Due altri orizzonti chiamano in causa lo storico. Il primo di essi, per alcuni aspetti quasi autobiografico, è raccolto nel volume «Juifs en pays arabes. Le grand déracinement 1850-1975», del 2012. In questo caso il fuoco si fa più polemico di quanto non lo fosse con i testi precedenti. La ricostruzione delle traiettorie di vita delle società ebraiche nell’Africa settentrionale e nel “Vicino Oriente”, tra il XIX e il XX secolo, rimanda a ciò che per l’autore è un processo di progressiva rottura rispetto agli statuti di minorità giuridica che il mondo musulmano aveva assegnato alle minoranze. L’incontro con la modernità culturale ed economica, in altre parole, si sarebbe poi coniugato con il progredire del confronto tra comunità ebraica e società araba nella Palestina mandataria, fino alla frattura generata dalla Seconda guerra mondiale e poi dai processi di decolonizzazione. Per Bensoussan l’abbandono e l’esilio sefardita presenta, al pari di altri fenomeni da lui già analizzati, una lunga durata, che data quindi a ben prima del 1948, quando l’espulsione degli ebrei dai paesi arabi assunse i caratteri di una violenta frattura nel corpo delle stesse società di origine. Ciò ragionando, per lo storico è rilevante il fatto che il nazionalismo arabo faccia proprio, a suo dire, una concezione etnicista della nazione, piegando i percorsi della decolonizzazione ad esiti non solo scarsamente democratici ma anche a logiche identitarie che troveranno poi nel serbatoio simbolico di una religione cristallizzata il fattore di autopropulsione.

## COSA PRODURRE
Secondo il brano, in che anno è uscito il volume «Juifs en pays arabes. Le grand déracinement 1850-1975»?

## DATI QUI SOTTO
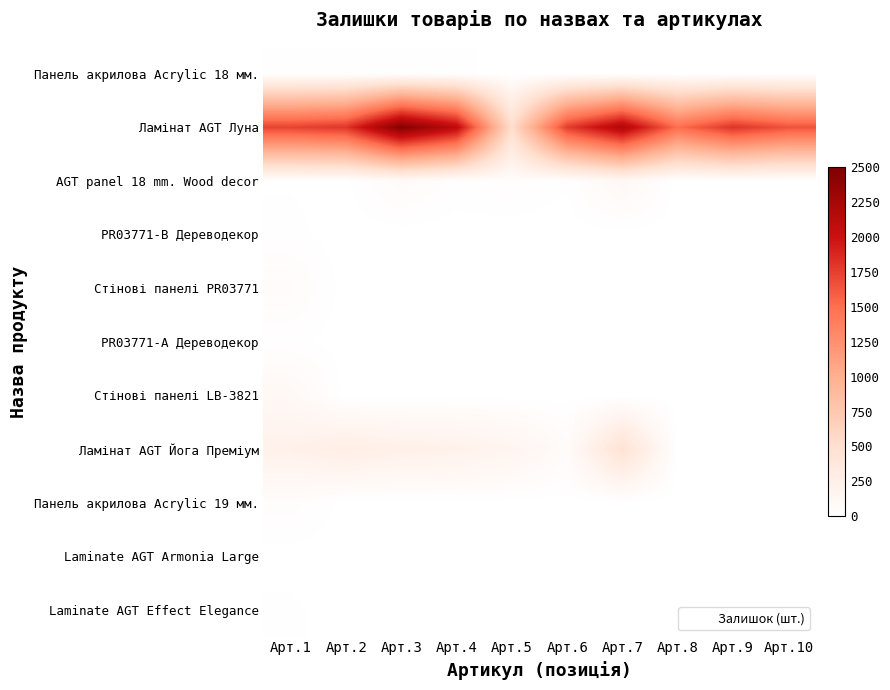

How many categories are shown in the chart?

10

## LA TUA SOLUZIONE
Nel 2012.